Fix requires_fit tag for stateless FeatureHasher and HashingVectorizer (#31851)

hqkqn32 · jeremiedbb · web-flow · commit 52d93e141a5d · 2025-08-04T10:41:00.000Z
Co-authored-by: Jérémie du Boisberranger &lt;jeremie@probabl.ai&gt;
diff --git a/doc/whats_new/upcoming_changes/sklearn.feature_extraction/31851.fix.rst b/doc/whats_new/upcoming_changes/sklearn.feature_extraction/31851.fix.rst
@@ -0,0 +1,4 @@
+- ﻿Set the tag `requires_fit=False` for the classes
+  :class:`feature_extraction.FeatureHasher` and
+  :class:`feature_extraction.HashingVectorizer`.

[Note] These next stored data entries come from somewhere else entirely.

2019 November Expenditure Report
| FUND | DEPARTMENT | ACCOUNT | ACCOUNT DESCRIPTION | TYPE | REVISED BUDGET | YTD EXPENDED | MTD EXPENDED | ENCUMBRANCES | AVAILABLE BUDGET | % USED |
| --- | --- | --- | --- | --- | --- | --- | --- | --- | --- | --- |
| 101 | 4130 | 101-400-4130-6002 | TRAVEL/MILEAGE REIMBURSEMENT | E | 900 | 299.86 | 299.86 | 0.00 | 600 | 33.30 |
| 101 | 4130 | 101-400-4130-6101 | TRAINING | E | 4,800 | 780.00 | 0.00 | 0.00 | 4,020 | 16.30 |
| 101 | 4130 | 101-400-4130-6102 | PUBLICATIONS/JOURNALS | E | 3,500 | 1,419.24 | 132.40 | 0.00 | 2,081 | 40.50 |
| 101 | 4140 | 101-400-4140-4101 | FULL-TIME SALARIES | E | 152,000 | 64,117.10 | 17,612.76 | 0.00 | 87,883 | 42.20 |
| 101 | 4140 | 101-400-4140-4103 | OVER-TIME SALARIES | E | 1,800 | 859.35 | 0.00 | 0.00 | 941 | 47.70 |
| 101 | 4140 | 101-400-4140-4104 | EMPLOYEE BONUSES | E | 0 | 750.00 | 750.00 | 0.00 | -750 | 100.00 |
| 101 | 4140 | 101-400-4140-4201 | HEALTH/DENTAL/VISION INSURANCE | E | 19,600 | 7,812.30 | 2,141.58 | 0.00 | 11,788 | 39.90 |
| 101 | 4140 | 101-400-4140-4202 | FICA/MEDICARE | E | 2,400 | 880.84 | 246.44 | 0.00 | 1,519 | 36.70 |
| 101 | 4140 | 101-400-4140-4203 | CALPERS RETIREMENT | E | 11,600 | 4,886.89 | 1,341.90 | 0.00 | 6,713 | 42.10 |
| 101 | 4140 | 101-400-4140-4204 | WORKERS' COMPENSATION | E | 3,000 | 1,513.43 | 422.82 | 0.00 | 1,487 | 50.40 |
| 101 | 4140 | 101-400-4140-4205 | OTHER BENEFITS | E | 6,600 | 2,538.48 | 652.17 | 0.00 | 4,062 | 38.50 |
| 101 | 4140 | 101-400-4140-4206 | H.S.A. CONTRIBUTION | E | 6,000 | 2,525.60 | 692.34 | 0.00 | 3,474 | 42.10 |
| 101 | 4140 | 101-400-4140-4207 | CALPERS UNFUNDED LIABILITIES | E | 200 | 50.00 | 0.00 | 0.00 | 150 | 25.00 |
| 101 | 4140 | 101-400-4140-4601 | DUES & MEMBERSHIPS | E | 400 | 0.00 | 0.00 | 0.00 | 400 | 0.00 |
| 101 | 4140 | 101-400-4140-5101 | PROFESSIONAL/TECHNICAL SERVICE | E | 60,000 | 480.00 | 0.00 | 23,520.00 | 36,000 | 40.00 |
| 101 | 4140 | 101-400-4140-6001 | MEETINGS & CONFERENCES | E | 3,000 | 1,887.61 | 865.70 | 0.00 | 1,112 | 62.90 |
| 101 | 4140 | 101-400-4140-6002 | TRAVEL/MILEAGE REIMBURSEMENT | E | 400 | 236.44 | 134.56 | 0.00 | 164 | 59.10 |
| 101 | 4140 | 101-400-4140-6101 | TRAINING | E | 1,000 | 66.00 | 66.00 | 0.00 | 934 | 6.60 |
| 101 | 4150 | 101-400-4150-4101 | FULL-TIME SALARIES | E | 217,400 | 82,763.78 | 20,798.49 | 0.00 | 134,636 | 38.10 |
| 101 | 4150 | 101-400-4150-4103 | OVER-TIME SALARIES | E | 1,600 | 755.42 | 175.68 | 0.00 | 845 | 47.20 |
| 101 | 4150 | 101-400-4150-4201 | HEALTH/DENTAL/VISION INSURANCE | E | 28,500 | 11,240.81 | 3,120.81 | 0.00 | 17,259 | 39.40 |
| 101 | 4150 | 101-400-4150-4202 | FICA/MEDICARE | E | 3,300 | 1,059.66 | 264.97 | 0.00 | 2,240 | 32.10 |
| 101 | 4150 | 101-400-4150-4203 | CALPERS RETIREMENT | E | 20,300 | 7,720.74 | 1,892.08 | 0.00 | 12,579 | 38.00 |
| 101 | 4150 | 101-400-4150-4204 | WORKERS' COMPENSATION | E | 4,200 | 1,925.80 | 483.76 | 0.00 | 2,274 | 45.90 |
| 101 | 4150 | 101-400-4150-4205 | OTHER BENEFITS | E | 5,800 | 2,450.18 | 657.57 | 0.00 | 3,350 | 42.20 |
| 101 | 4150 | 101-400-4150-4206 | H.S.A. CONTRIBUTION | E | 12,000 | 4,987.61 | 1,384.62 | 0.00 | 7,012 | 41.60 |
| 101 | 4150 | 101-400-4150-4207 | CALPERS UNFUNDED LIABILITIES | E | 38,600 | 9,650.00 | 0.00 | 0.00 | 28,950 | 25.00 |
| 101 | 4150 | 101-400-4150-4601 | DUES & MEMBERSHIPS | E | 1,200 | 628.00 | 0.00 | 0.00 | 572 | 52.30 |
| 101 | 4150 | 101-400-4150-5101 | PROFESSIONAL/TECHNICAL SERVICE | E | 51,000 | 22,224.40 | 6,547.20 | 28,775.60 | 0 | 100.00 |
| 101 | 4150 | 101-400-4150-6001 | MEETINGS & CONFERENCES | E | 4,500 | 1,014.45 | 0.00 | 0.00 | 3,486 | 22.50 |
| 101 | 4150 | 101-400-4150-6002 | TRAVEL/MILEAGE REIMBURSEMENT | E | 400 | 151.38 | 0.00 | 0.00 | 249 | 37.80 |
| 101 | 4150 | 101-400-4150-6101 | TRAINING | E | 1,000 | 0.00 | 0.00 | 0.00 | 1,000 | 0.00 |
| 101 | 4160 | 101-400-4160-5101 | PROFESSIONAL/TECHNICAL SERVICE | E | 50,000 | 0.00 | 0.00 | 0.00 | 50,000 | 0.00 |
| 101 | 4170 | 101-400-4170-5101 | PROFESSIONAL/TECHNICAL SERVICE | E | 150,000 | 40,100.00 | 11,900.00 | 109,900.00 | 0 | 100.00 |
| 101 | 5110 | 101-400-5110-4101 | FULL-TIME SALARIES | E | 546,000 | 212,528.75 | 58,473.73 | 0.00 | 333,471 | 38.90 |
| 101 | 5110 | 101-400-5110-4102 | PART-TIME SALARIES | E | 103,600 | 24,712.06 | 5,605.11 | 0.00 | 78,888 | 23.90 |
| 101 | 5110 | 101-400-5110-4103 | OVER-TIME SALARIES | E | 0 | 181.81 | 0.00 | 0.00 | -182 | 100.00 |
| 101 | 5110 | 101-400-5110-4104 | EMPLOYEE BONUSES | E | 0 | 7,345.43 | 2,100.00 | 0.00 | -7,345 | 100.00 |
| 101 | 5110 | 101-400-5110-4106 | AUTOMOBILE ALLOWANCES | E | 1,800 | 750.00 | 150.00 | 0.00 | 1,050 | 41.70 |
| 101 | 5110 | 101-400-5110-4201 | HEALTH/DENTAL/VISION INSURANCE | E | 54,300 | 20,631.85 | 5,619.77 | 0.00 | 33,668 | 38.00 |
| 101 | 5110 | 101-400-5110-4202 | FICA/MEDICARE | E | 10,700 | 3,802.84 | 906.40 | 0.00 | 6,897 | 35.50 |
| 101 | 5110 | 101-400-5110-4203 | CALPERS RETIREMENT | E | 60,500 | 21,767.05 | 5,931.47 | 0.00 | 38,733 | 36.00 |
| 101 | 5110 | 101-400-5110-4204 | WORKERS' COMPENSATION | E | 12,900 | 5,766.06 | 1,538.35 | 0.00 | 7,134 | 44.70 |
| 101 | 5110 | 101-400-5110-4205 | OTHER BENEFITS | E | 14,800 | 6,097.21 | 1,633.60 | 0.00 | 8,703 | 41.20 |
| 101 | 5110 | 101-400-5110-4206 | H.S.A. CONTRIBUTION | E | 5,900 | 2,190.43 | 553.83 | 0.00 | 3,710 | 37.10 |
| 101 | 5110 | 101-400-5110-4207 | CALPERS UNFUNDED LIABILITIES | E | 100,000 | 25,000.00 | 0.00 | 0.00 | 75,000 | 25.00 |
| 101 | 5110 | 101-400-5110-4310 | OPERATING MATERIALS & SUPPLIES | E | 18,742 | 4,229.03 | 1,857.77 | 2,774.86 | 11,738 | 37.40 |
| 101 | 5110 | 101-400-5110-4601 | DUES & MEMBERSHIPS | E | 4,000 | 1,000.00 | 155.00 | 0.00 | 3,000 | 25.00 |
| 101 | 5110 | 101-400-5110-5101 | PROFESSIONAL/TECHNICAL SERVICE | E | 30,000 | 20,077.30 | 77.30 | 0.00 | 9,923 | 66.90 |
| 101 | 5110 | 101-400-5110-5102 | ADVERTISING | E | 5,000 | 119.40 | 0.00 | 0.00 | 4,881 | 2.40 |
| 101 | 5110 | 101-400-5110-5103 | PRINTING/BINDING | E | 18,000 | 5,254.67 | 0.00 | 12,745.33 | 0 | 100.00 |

+  By :user:`hakan çanakcı <hqkqn32>`.
diff --git a/sklearn/feature_extraction/_hash.py b/sklearn/feature_extraction/_hash.py
@@ -204,4 +204,5 @@ def __sklearn_tags__(self):
             tags.input_tags.string = True
         elif self.input_type == "dict":
             tags.input_tags.dict = True
+        tags.requires_fit = False
         return tags
diff --git a/sklearn/feature_extraction/tests/test_feature_hasher.py b/sklearn/feature_extraction/tests/test_feature_hasher.py
@@ -158,3 +158,18 @@ def test_hash_collisions():
         alternate_sign=False, n_features=1, input_type="string"
     ).fit_transform(X)
     assert Xt.data[0] == len(X[0])
+
+
+def test_feature_hasher_requires_fit_tag():
+    """Test that FeatureHasher has requires_fit=False tag."""
+    hasher = FeatureHasher()
+    tags = hasher.__sklearn_tags__()
+    assert not tags.requires_fit
+
+
+def test_feature_hasher_transform_without_fit():
+    """Test that FeatureHasher can transform without fitting."""
+    hasher = FeatureHasher(n_features=10)
+    data = [{"dog": 1, "cat": 2}, {"dog": 2, "run": 5}]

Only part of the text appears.